- Problem statement -
In the passage on Penguin Modern Classics covers, why did seeing the paintings in galleries show what had been lost? Answer in one to three sentences.

- Passage for review -
Expanded Original — Geoff Dyer, author of Otherwise Known as the Human Condition, on Penguin Modern Classics and the paintings used on their covers:

The use of different paintings meant each book was a “modern classic” in its own particular way. A side effect was that books I was reading for an education in literature doubled as an introduction to art history… Since then the happiest moments in 35 years of museum-going have occurred when I’ve seen these Penguin Modern Classic paintings on a gallery wall. Especially since the cover often showed only a detail of the original. Seeing the works themselves revealed exactly what had been lost, though I invariably saw it the other way around, with the painting as an expanded version of the Penguin original.

Sci-Fi Diet – Mike Doherty interviews Gary Shteyngart, author of Super Sad True Love Story and Absurdistan, in Caplansky’s Delicatessen in downtown Toronto:

“My cholesterol is in the science-fiction realm,” he says. You’d expect him to be gargantuan, like Misha Vainberg, the gourmand oligarch from Absurdistan who’s always asking his manservant to make him meat pies, but Shteyngart is a slight fellow, with big black-rimmed glasses and a perpetually amused mien. He’s an ideal dining companion, if you’re not a rabid vegetarian, his speech a mixture of astute cultural observations, probing bons mots and moans of contentment.

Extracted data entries
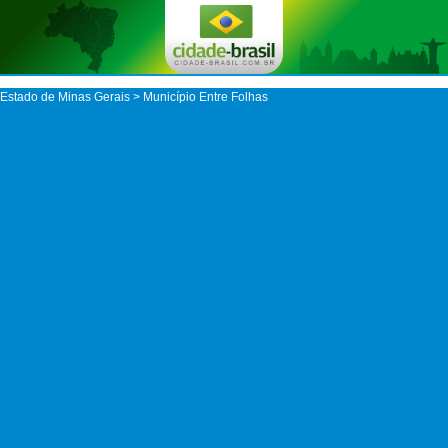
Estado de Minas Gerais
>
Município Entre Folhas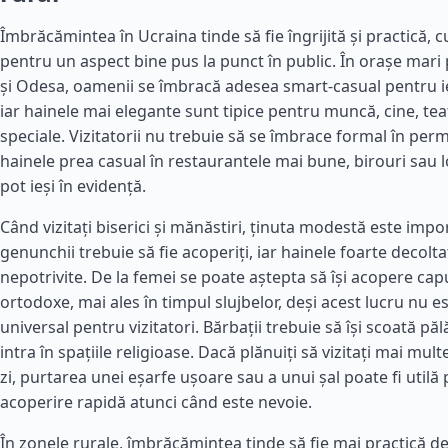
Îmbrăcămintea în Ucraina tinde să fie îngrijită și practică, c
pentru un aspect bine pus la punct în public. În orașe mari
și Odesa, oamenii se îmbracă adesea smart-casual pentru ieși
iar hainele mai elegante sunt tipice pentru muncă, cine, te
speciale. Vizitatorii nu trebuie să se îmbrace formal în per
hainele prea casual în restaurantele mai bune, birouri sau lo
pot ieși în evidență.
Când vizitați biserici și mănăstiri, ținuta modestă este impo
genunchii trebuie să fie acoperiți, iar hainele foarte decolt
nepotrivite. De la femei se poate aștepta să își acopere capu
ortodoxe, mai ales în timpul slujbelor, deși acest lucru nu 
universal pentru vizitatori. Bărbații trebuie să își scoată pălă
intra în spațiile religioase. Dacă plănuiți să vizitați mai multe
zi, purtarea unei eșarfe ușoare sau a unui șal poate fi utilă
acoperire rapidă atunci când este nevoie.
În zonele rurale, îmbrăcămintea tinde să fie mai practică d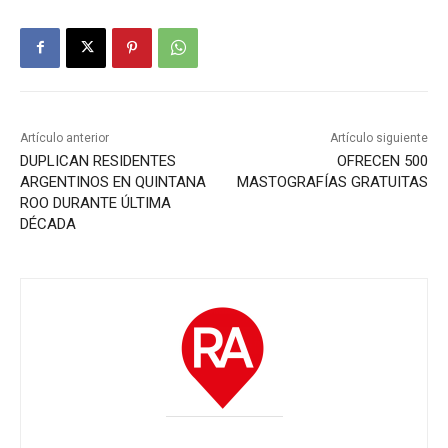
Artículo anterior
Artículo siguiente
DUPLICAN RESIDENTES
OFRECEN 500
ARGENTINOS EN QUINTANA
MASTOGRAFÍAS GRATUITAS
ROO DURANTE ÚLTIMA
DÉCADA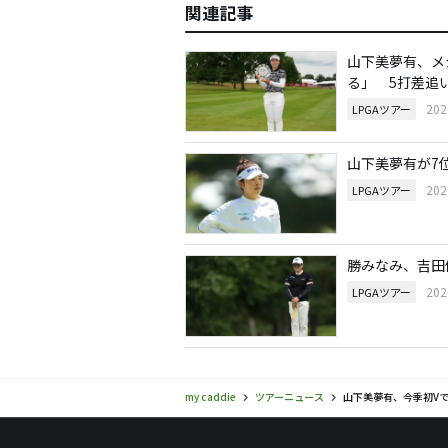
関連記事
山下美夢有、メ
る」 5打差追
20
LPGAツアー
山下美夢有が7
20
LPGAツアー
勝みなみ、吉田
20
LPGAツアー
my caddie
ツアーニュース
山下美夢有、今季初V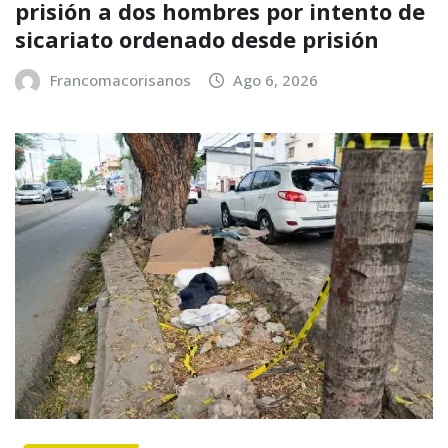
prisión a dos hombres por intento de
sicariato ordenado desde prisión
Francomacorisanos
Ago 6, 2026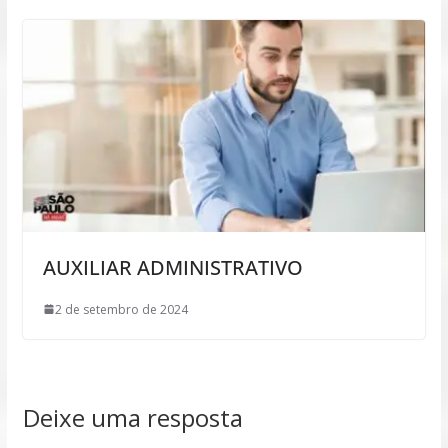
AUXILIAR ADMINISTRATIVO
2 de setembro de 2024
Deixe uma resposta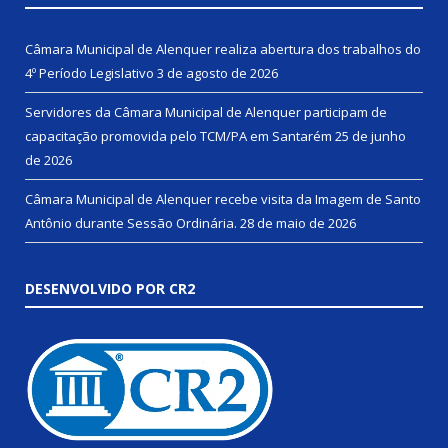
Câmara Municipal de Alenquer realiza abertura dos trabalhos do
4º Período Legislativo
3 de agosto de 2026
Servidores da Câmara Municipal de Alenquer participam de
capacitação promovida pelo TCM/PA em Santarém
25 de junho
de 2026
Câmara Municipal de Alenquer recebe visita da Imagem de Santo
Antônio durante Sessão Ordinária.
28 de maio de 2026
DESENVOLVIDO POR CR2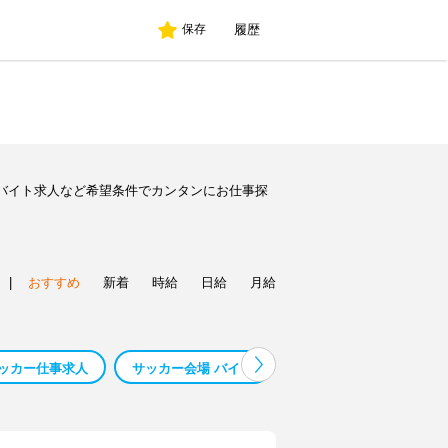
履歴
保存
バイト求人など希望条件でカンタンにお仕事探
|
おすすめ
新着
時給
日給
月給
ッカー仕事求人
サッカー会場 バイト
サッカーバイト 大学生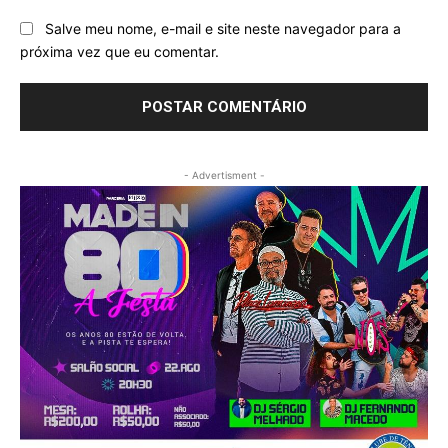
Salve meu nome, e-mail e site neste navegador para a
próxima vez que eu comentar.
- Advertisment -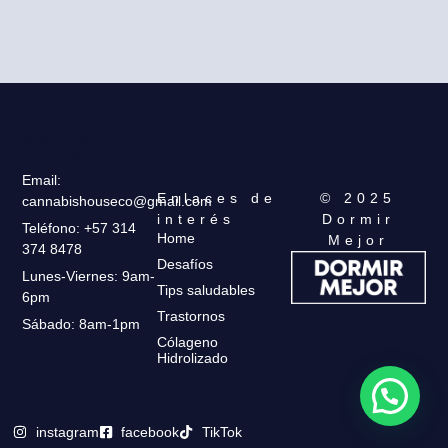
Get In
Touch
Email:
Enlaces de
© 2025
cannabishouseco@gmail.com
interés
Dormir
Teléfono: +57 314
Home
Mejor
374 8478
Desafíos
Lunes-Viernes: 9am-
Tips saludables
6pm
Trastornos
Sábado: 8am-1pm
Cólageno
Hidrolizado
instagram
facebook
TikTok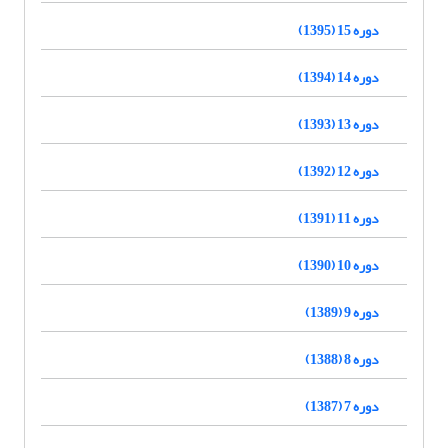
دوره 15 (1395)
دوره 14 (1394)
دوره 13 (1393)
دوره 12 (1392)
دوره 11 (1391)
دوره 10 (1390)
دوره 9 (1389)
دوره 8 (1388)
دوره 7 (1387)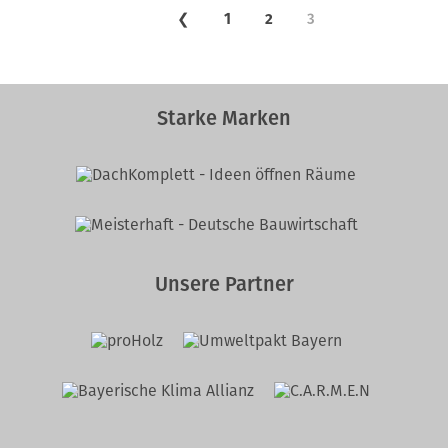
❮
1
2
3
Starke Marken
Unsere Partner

- Answer space -
The covers often showed only a detail of the original painting. Seeing the whole work on a gallery wall therefore showed what the cover had left out.